Source text:
============
Grid

Bases: StructurePlotter

Source code in src/baderkit/plotting/core/plotter.py

class GridPlotter(StructurePlotter):
    def __init__(
        self,
        grid: Grid,
        **structure_kwargs,
        # downscale: int | None = 400,
    ):
        """
        A convenience class for creating plots of crystal structures and isosurfaces
        using pyvista's package for VTK.

        Parameters
        ----------
        grid : Grid
            The Grid object to use for isosurfaces. The structure will be pulled
            from this grid.

        Returns
        -------
        None.

        """
        # apply StructurePlotter kwargs
        super().__init__(structure=grid.structure, **structure_kwargs)

        # Grid specific items
        # if downscale is not None:
        #     if grid.voxel_resolution > downscale:
        #         # downscale the grid for speed
        #         logging.info("Grid is above desired resolution. Downscaling.")
        #         grid = grid.regrid(downscale)
============
Given material:
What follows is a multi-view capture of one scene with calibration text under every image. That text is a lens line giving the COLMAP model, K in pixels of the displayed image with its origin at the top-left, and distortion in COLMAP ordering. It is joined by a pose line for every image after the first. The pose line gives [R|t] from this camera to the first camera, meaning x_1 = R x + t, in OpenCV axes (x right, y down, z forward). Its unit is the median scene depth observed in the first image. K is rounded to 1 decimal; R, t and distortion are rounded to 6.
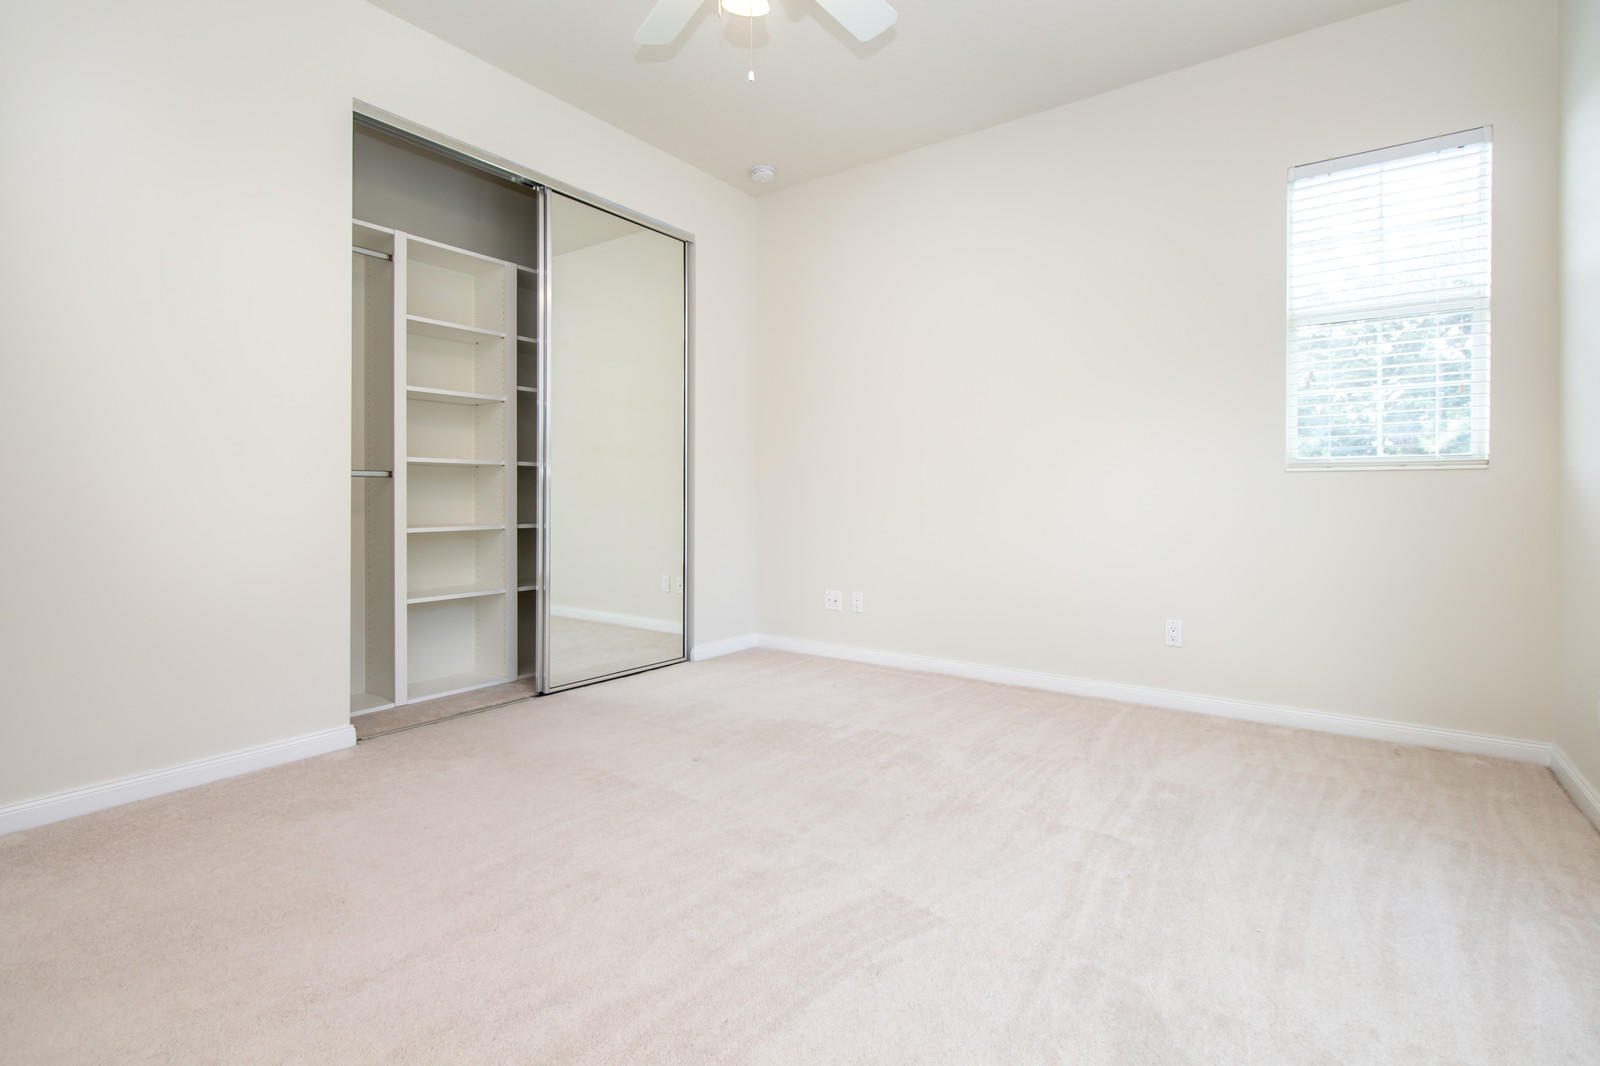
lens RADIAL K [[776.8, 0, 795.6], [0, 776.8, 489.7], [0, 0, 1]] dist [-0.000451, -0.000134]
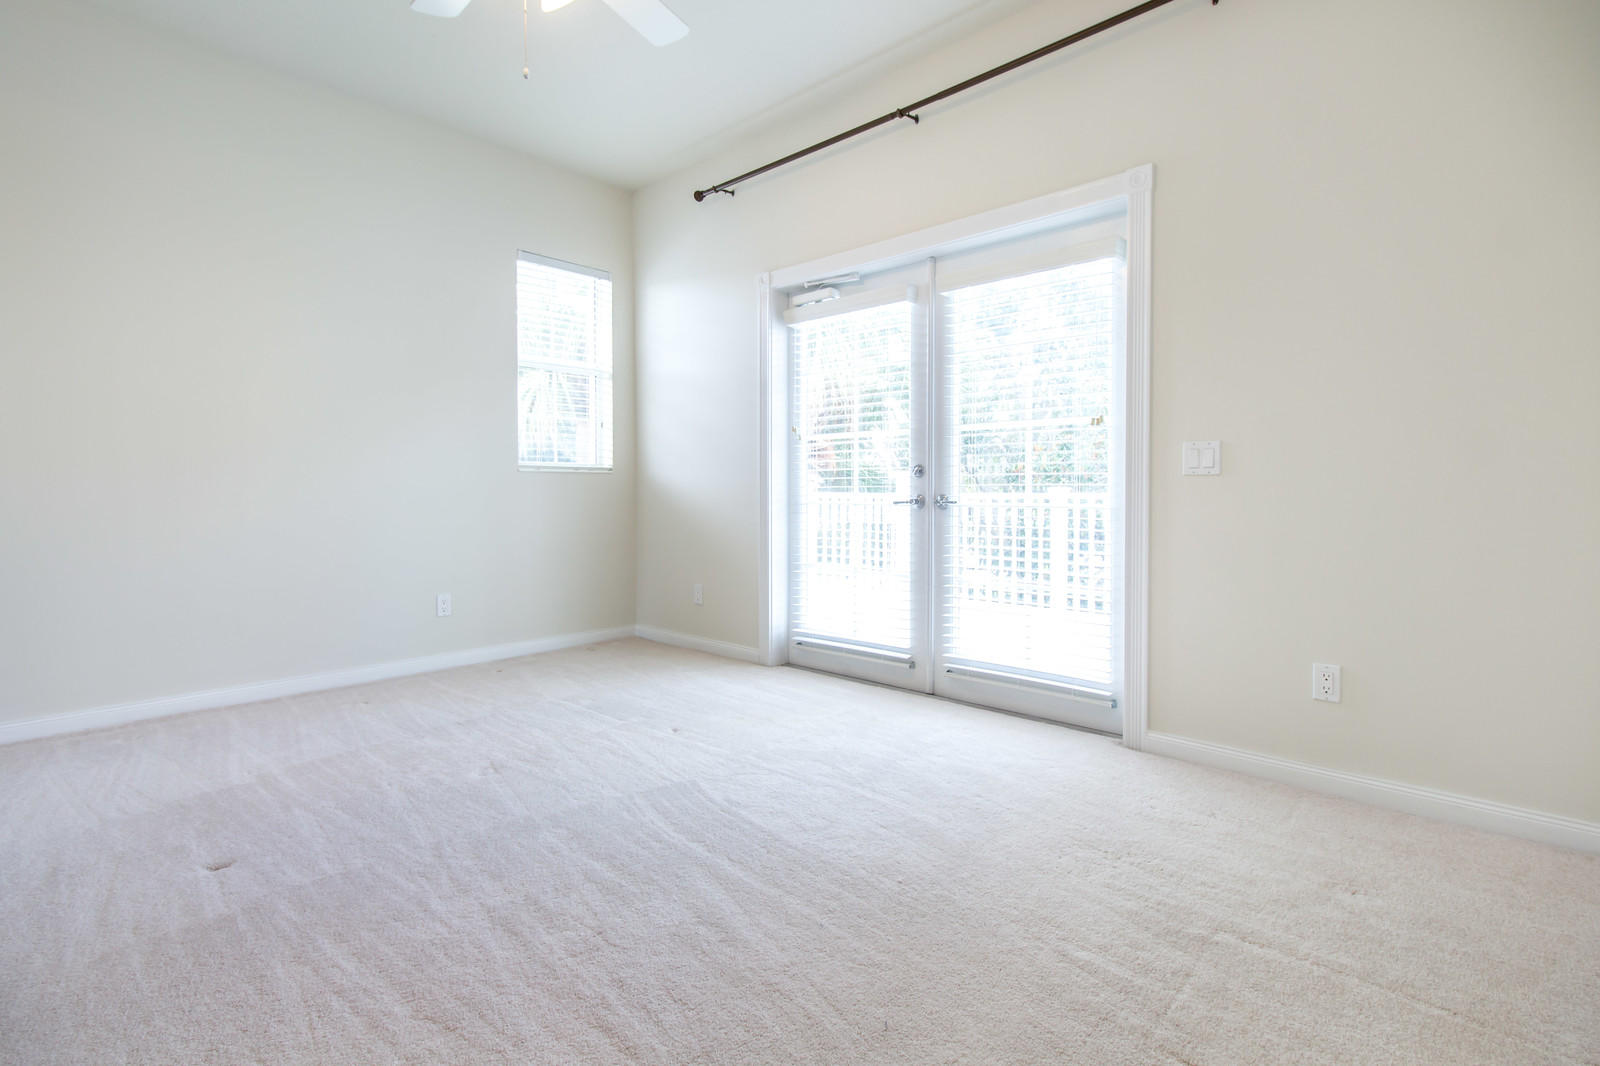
============
Problems to work on:
(1) According to the grid plotter source, which class does GridPlotter inherit from?
(2) Print the stretch of the grid plotter source from "# Grid specific" through "grid = grid.regrid(downscale)".
(3) In the grid plotter source, list every parameter in the signature of `__init__` that is not commented out.

Task-by-task answers:
(1) StructurePlotter

(2)
# Grid specific items
        # if downscale is not None:
        #     if grid.voxel_resolution > downscale:
        #         # downscale the grid for speed
        #         logging.info("Grid is above desired resolution. Downscaling.")
        #         grid = grid.regrid(downscale)

(3) self, grid, **structure_kwargs